Method	SR=0.10	SR=0.25	SR=0.50	Avg
CPP-Net (CVPR'24, UCS)	28.41	32.25	37.30	33.33
CASNet (TIP'22, ACS)	28.41	32.31	37.49	33.41
AMS-Net (TMM'22, ACS)	29.36	33.53	39.20	34.73
SIB-ACS (Ours)	29.54	34.35	41.14	35.83

PSNR (dB) Comparison on Urban100 Dataset¶

Method	SR=0.10	SR=0.25	SR=0.50	Avg
CPP-Net (CVPR'24, UCS)	28.48	33.37	38.29	34.24
AMS-Net (TMM'22, ACS)	28.04	33.22	38.33	34.06
SIB-ACS (Ours)	30.72	36.30	42.96	37.35

Key Findings¶

SIB-ACS achieves an average PSNR on BSD68 that is 2.5 dB higher than the strongest UCS method (CPP-Net) and 1.1 dB higher than the strongest ACS method (AMS-Net).
On Urban100 (texture-rich scenes), the advantage is even more pronounced, with the average PSNR being 3.29 dB higher than AMS-Net, indicating that the negative feedback mechanism achieves more accurate adaptive allocation for complex regions.
The advantage of SIB-ACS is most significant at low sampling rates (SR=0.10), as an accurate allocation strategy is more critical when resources are scarce.
The dual-path design of PCCD-Net reduces computational costs while maintaining reconstruction quality comparable to full feature-domain GD.

Highlights & Insights¶

Ingeniously Designed Negative Feedback Mechanism: Sampling innovation is inherently a self-limiting metric—the better the reconstruction, the lower the innovation—naturally avoiding positive feedback traps. This represents a fundamental improvement over existing ACS frameworks.
Complementary Dual-Path in PCCD-Net: The principal component path processes the main structure, while the compressed-domain path supplements detail. The complementarity of the two is akin to the low-frequency and high-frequency decomposition concept.
Single Model for Multiple Sampling Rates: Achieves adaptive sensing for arbitrary sampling rates with a single model through the multi-stage framework.

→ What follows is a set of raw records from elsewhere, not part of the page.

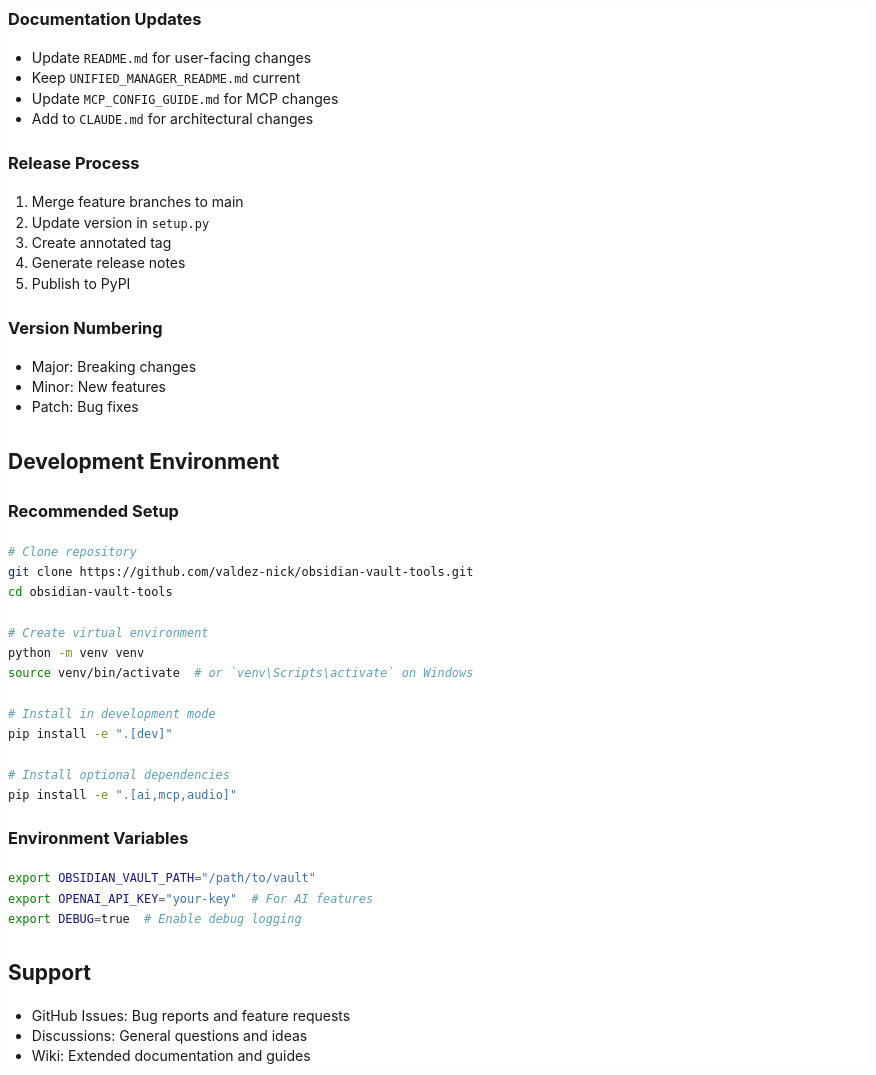 ### Documentation Updates
- Update `README.md` for user-facing changes
- Keep `UNIFIED_MANAGER_README.md` current
- Update `MCP_CONFIG_GUIDE.md` for MCP changes
- Add to `CLAUDE.md` for architectural changes

### Release Process
1. Merge feature branches to main
2. Update version in `setup.py`
3. Create annotated tag
4. Generate release notes
5. Publish to PyPI

### Version Numbering
- Major: Breaking changes
- Minor: New features
- Patch: Bug fixes

## Development Environment

### Recommended Setup
```bash
# Clone repository
git clone https://github.com/valdez-nick/obsidian-vault-tools.git
cd obsidian-vault-tools

# Create virtual environment
python -m venv venv
source venv/bin/activate  # or `venv\Scripts\activate` on Windows

# Install in development mode
pip install -e ".[dev]"

# Install optional dependencies
pip install -e ".[ai,mcp,audio]"
```

### Environment Variables
```bash
export OBSIDIAN_VAULT_PATH="/path/to/vault"
export OPENAI_API_KEY="your-key"  # For AI features
export DEBUG=true  # Enable debug logging
```

## Support

- GitHub Issues: Bug reports and feature requests
- Discussions: General questions and ideas
- Wiki: Extended documentation and guides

Limitations & Future Work¶

The multi-stage sampling increases total sampling and reconstruction time, which limits real-time performance.
The accuracy of the lightweight reconstruction network (used for fast reconstruction in IE) may affect the precision of innovation estimation.
Currently, adaptive allocation is performed at the block level; finer-grained pixel-level allocation could potentially further improve performance.
Experiments are predominantly validated on natural images; applicability to specialized fields such as medical or remote sensing imaging remains to be explored.

OCTUF (CVPR'23), CPP-Net (CVPR'24): Strong UCS baselines; the proposed ACS strategy achieves significant improvements on top of them through more intelligent sampling allocation.
Deep Unfolding Networks (DUNs): PCCD-Net inherits the advantage of physical-information injection from DUNs, while addressing the computational problem of GD dimensional explosion in ACS scenarios via dual-path compression.
AMS-Net (TMM'22): The previous strongest ACS method, which, however, lacks a negative feedback mechanism. Ours surpasses it across all sampling rates.

Rating¶

⭐⭐⭐⭐ — The design concept of sampling innovation and negative feedback is elegant and effective, and the dual-path architecture of PCCD-Net is highly practical. The experiments are thorough, achieving significant PSNR improvements across multiple benchmarks, particularly showing outstanding performance in texture-rich scenes.